Mepacrine-induced inhibition of the inward current mediated by 5-HT3 receptors in rat nodose ganglion neurones.

1. With the whole-cell patch clamp technique, the effect of the antimalarial drug, mepacrine (quinacrine) on the inward current mediated by 5-HT3 receptors (5-hydroxytryptamine (5-HT)-induced current) was investigated in isolated nodose ganglion neurones of the rat. 2. 5-HT and the selective 5-HT3 receptor agonists, 2-methyl-5-HT and m-chlorophenylbiguanide elicited an inward current which reversed at around 0 mV and quickly desensitized to a steady state level. 3. Mepacrine dose-dependently inhibited the peak current induced by 5-HT with an IC50 of 2.1 microM and an apparent Hill coefficient of 0.99. 4. Mepacrine increased the decay rate of the 5-HT-induced current. 5. The effect of mepacrine on the 5-HT-induced current was reversible and not dependent on membrane potential.

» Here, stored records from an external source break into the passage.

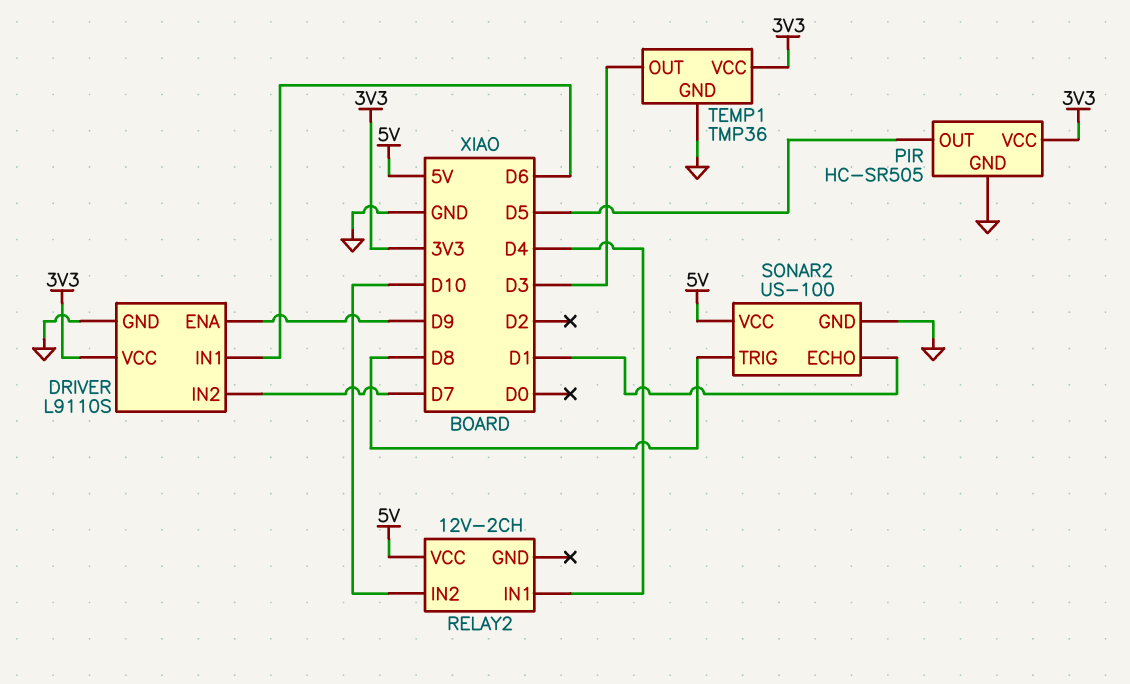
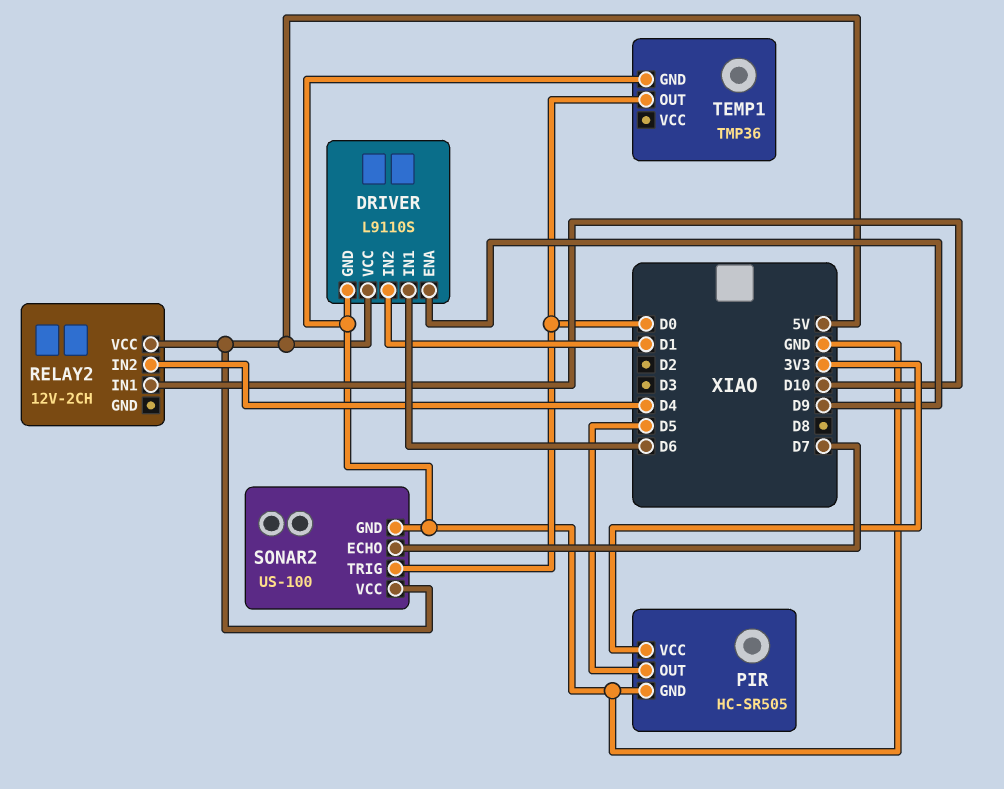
DRIVER pin IN2: D7 -> D1
DRIVER pin VCC: 3V3 -> 5V
RELAY2 pin IN1: D4 -> D10
RELAY2 pin IN2: D10 -> D4
SONAR2 pin ECHO: D1 -> D7
SONAR2 pin TRIG: D8 -> D0
TEMP1 pin OUT: D3 -> D0
TEMP1 pin VCC: 3V3 -> none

The reversal potential of the 5-HT-induced current was not affected. 6. Intracellular mepacrine had no significant effect on the 5-HT-induced current and did not block the extracellular action of mepacrine. 7. Concentration-response curves in the presence and absence of mepacrine suggest a non-competitive inhibition of 5-HT-induced current by mepacrine.